Abstract:

In a flipped learning setting, the major part of content delivery is accomplished outside of the classroom and class time is instead used for engaging students in collaborative and hands-on activities. During the past decades, this pedagogical approach has gained much popularity and a large body of research supports its benefits. Implementing flipped learning, however, is not obvious and relies on many factors related to the local learning and teaching culture, the existing assessment regulations, the curricular boundary conditions and, most important, on scalability considerations. Flipping a class with 30 students might be considered as a feasible task, but flipping a lecture with 300 students turns out to be rather challenging and may potentially require considerable investments, such as room reconfiguration and increased teaching manpower. Before any department or university considers adopting flipped learning in a given local context, it will be necessary to identify possible assets and drawbacks beforehand. For this reason, we have conducted a pilot study within a physics lecture class of 370 students at a major Swiss research university.

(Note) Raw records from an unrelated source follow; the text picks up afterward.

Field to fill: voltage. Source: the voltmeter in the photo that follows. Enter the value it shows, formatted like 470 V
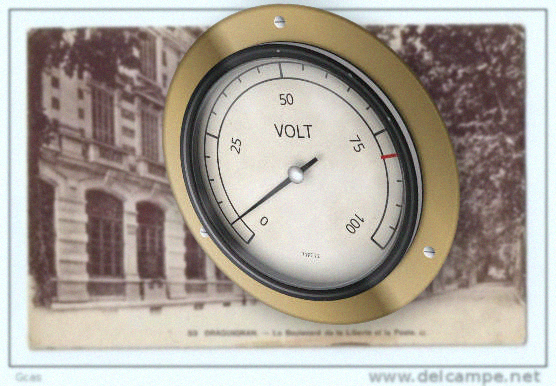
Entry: 5 V
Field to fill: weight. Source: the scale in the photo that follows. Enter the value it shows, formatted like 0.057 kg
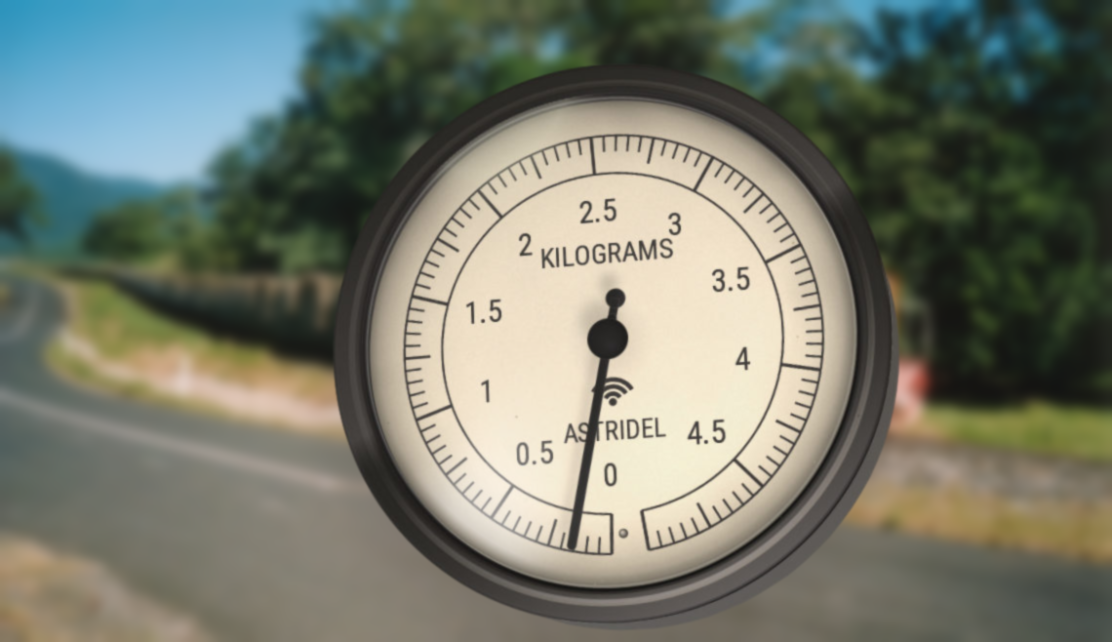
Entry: 0.15 kg
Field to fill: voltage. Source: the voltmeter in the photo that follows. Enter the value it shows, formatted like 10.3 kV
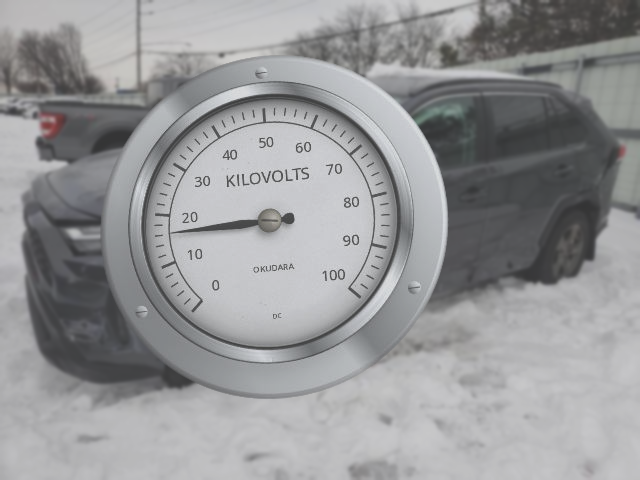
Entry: 16 kV
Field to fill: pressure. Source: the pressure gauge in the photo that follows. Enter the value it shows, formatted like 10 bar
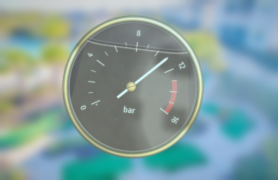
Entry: 11 bar
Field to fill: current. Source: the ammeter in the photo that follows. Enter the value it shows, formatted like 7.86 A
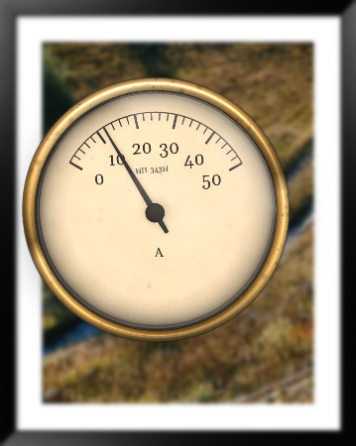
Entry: 12 A
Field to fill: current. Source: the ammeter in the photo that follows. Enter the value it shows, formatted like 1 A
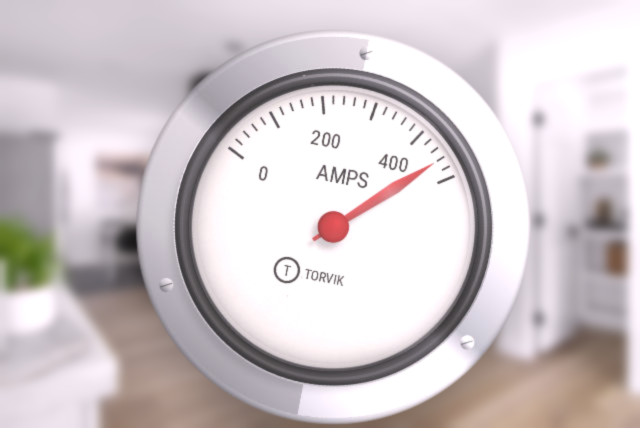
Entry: 460 A
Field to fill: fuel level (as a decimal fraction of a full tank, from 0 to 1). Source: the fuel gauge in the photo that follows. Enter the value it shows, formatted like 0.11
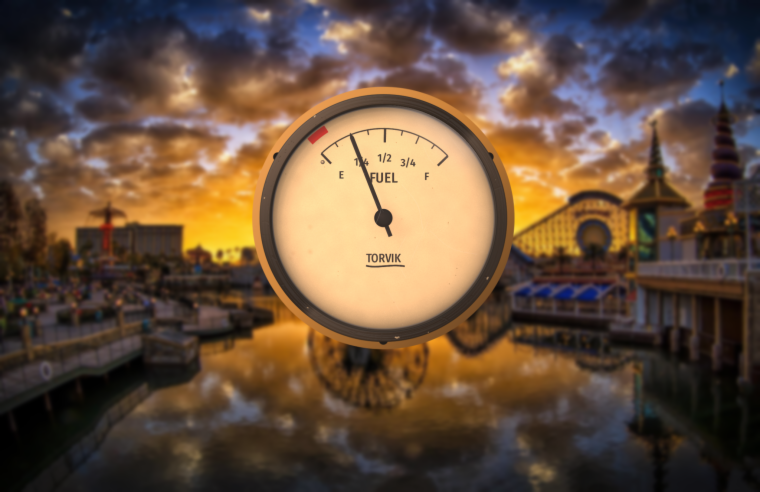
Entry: 0.25
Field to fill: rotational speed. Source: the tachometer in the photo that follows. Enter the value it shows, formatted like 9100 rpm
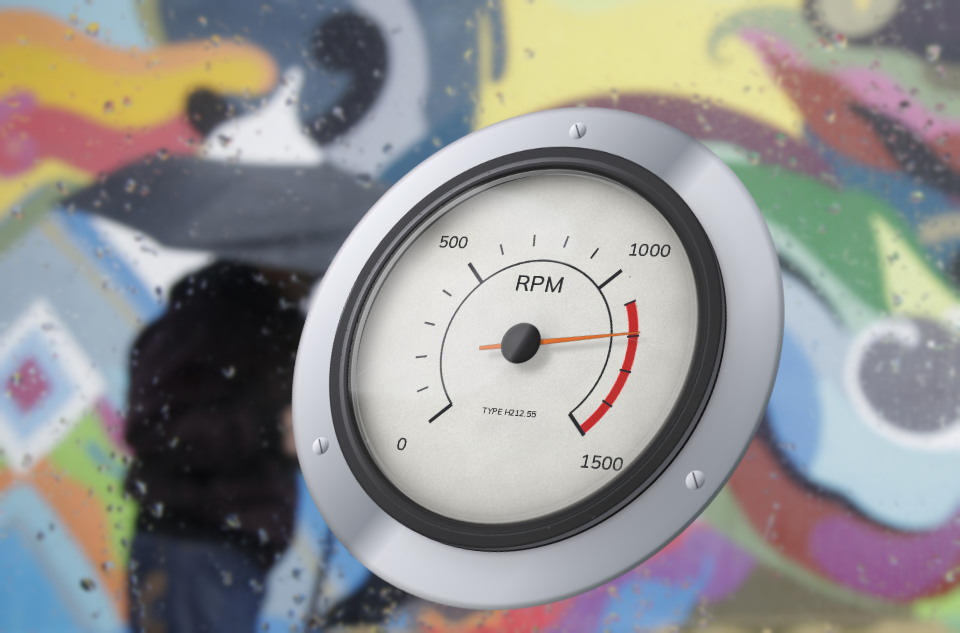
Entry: 1200 rpm
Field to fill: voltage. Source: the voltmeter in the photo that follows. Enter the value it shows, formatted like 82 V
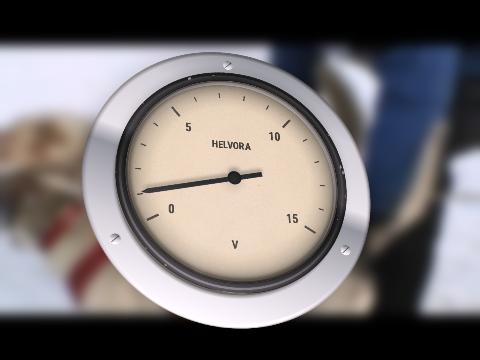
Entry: 1 V
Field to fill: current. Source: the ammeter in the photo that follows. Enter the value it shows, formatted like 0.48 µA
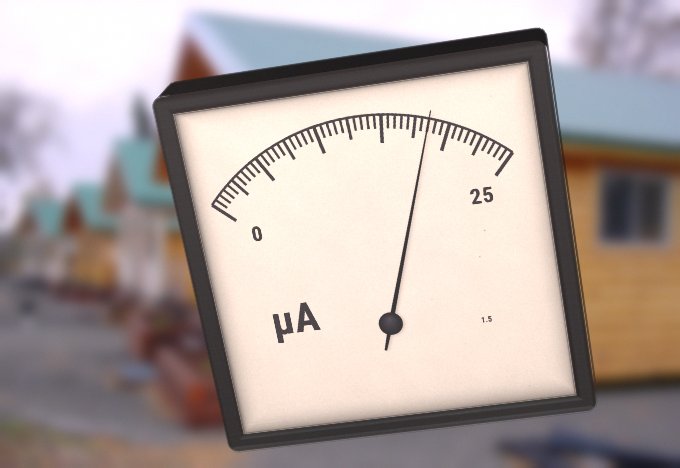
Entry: 18.5 µA
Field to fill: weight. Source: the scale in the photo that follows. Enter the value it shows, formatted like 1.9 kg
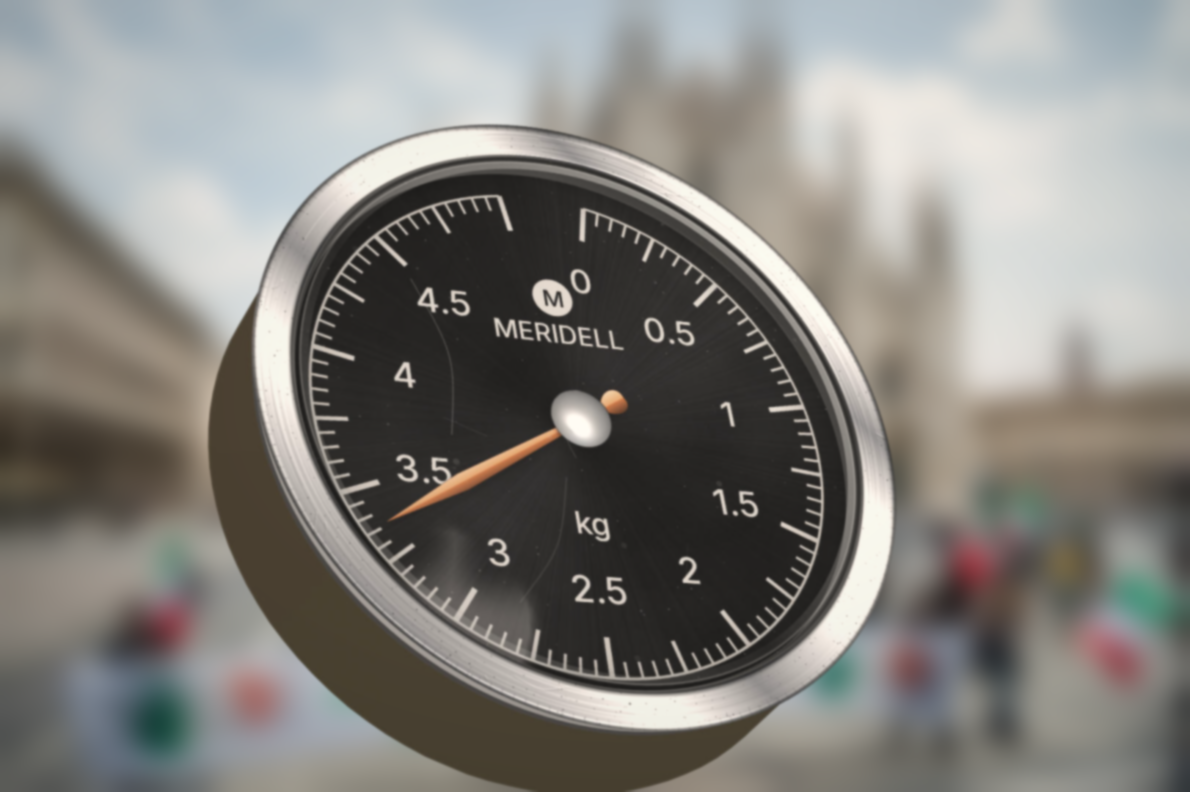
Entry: 3.35 kg
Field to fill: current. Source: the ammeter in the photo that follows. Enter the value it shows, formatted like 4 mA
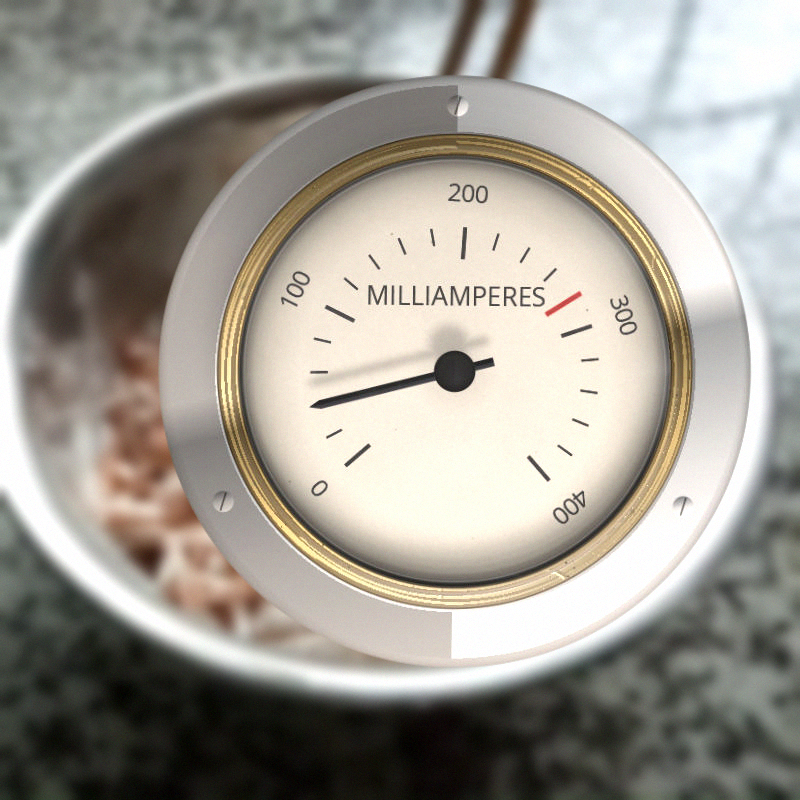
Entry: 40 mA
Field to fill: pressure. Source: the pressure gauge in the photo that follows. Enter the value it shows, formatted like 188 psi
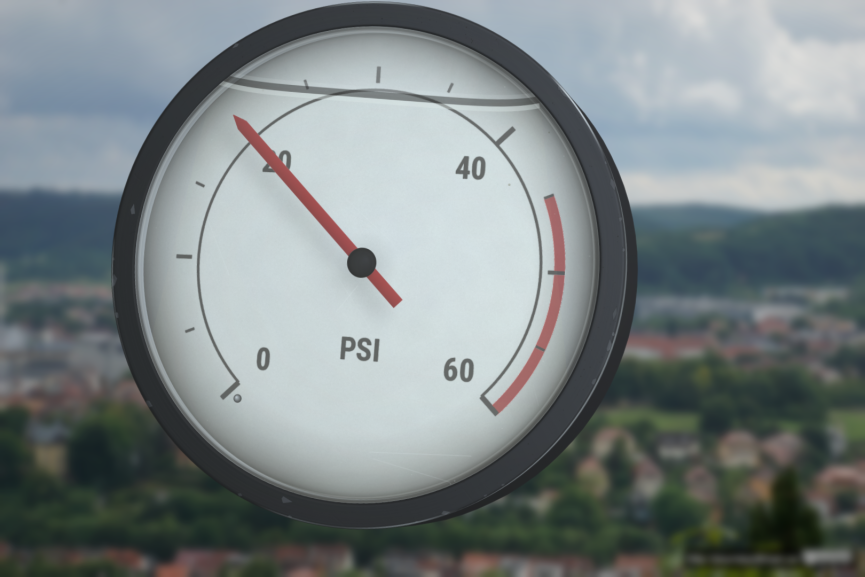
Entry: 20 psi
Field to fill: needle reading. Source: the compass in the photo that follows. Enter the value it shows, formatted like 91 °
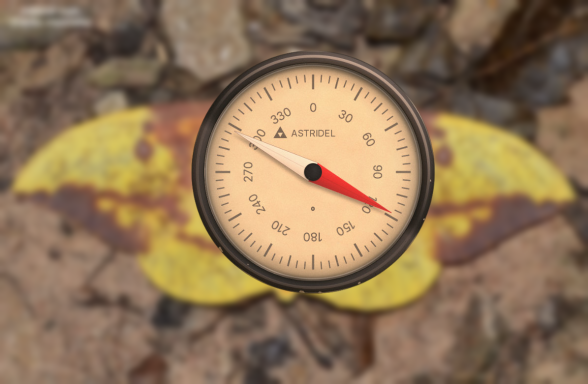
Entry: 117.5 °
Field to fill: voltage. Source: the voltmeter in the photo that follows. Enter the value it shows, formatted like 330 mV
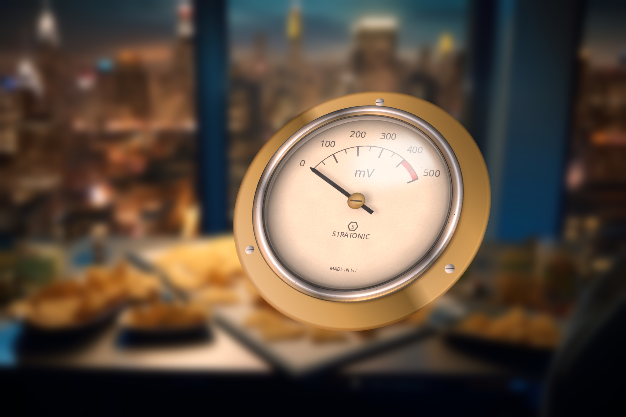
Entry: 0 mV
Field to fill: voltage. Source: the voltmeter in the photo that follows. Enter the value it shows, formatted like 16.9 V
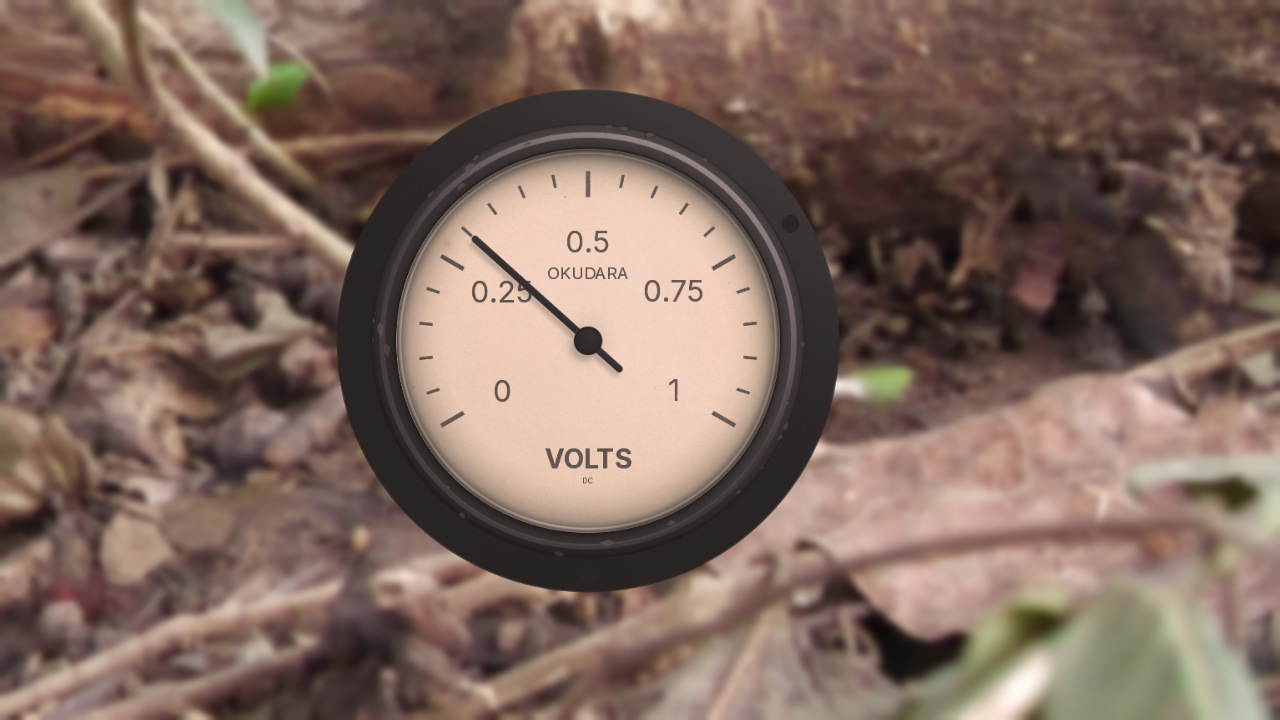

In a one-year undergraduate physics course, we divided the student cohort into two parallel teaching settings. During one semester, we offered a highly interactive flipped class (SCALE-UP pedagogy) to one group of 52 students and a reformed lecture to the remaining 318 students. In the second semester, all students were taught in the same lecture setting, without a flipped class alternative. According to university regulations, we were not allowed to use grading as an incentive to control the students’ learning behavior or to administer different grading schemes to the separate groups. Grades for both groups were determined by a comprehensive high-stakes exam that took place eight months after the flipped classroom intervention. In order to conduct a comparative study of the different pedagogical settings, we recorded the performance of the complete student cohort (both flipped class and lecture) at different points in time:
- Force Concept Inventory (FCI): Pre- and Post-test during the intervention
- Physics Mid-term exam: 10th week (optional) during the intervention
- Math (calculus) Exam: 3 months after the intervention (as a secondary control variable)
- Physics Final Exam: 8 months after the intervention

In addition, we recorded student feedback data from two separate semester evaluation surveys. These surveys included data related to class attendance, time spent on out-of-class preparation, level of intellectual challenge, and self-confidence in the comprehension of the course material.

By analyzing those data, we aimed to address the following questions:
- What are the students’ short-term and medium-term performance gains that we can expect from flipped learning?
- Did students in the flipped learning setting adapt a different learning behavior and did their attitudes towards the learning goals differ from those of the lecture students?

In this presentation, we will present our results and draw conclusions on implementing flipped learning in large courses at a research university.

Keywords:

Flipped classroom, physics, scale-up, lecture.